PASSAGE SHOWN.
"Mind-blowing" gene therapy success brings auditory neuropathy child near normal hearing

Success in ongoing global trial marks a "new era in the treatment for deafness", says research surgeon.

Peter WIX, Published on 09 May 2024

“Mind-blowing” gene therapy success brings auditory neuropathy child near normal hearing

Just 24 weeks after receiving a gene therapy infusion in the form of a harmless virus (AAV1), a tot born deaf with auditory neuropathy can hear unaided at “close to normal hearing levels for soft sounds such as whispering” in her treated ear.

Opal Sandy, now 18-months-old, was given a working copy of the OTOF gene, the mutation of which is responsible for the absence of the otoferlin protein that allows inner hair cells in the ear to communicate with the hearing nerve. This condition – auditory neuropathy – affects approximately 20,000 people across the UK, Germany, France, Spain, and Italy.

Opal, from Oxfordshire, was the first patient treated in a global gene therapy trial – CHORD, sponsored by Regeneron – and she is the youngest child to receive the treatment. CHORD was started in May 2023, and aims to show whether gene therapy can provide hearing for children born with auditory neuropathy. It is reported to be developing “mind-blowing” results.

The treatment was delivered to Opal’s right ear via an injection in the cochlea during surgery under general anaesthesia at Addenbrooke’s Hospital, Cambridge. That process took 16 minutes, although Opal was had a cochlear implant fitted in her left ear. Patients are being enrolled in the CHORD study in the US, UK and Spain. Another child has also recently received the gene therapy treatment at Cambridge University Hospitals, with positive results.

REQUIRED TASKS.
1. Repeat the stretch of the gene therapy article from "Peter WIX, Published" through "her treated ear.".
2. Answer these from the gene therapy article:
(a) How many weeks after the infusion could the child hear unaided?
(b) In what month and year was CHORD started?
(c) At which hospital was the treatment delivered to Opal's right ear?

DATA FOR ANALYSIS.
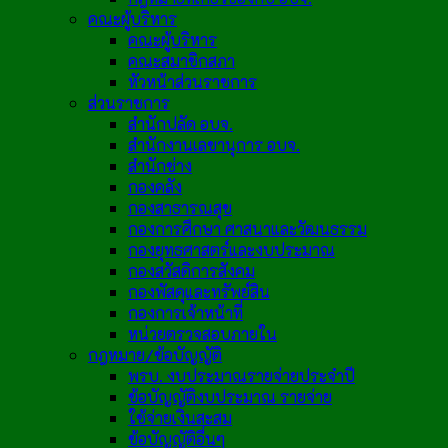
คณะผู้บริหาร
คณะผู้บริหาร
คณะสมาชิกสภา
หัวหน้าส่วนราชการ
ส่วนราชการ
สำนักปลัด อบจ.
สำนักงานเลขานุการ อบจ.
สำนักช่าง
กองคลัง
กองสาธารณสุข
กองการศึกษา ศาสนาและวัฒนธรรม
กองยุทธศาสตร์และงบประมาณ
กองสวัสดิการสังคม
กองพัสดุและทรัพย์สิน
กองการเจ้าหน้าที่
หน่วยตรวจสอบภายใน
กฎหมาย/ข้อบัญญัติ
พรบ. งบประมาณรายจ่ายประจำปี
ข้อบัญญัติงบประมาณ รายจ่าย
ใช้จ่ายเงินสะสม
ข้อบัญญัติอื่นๆ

EXERCISE RESPONSES.
1.
Peter WIX, Published on 09 May 2024

“Mind-blowing” gene therapy success brings auditory neuropathy child near normal hearing

Just 24 weeks after receiving a gene therapy infusion in the form of a harmless virus (AAV1), a tot born deaf with auditory neuropathy can hear unaided at “close to normal hearing levels for soft sounds such as whispering” in her treated ear.

2.
(a) 24 weeks
(b) May 2023
(c) Addenbrooke's Hospital, Cambridge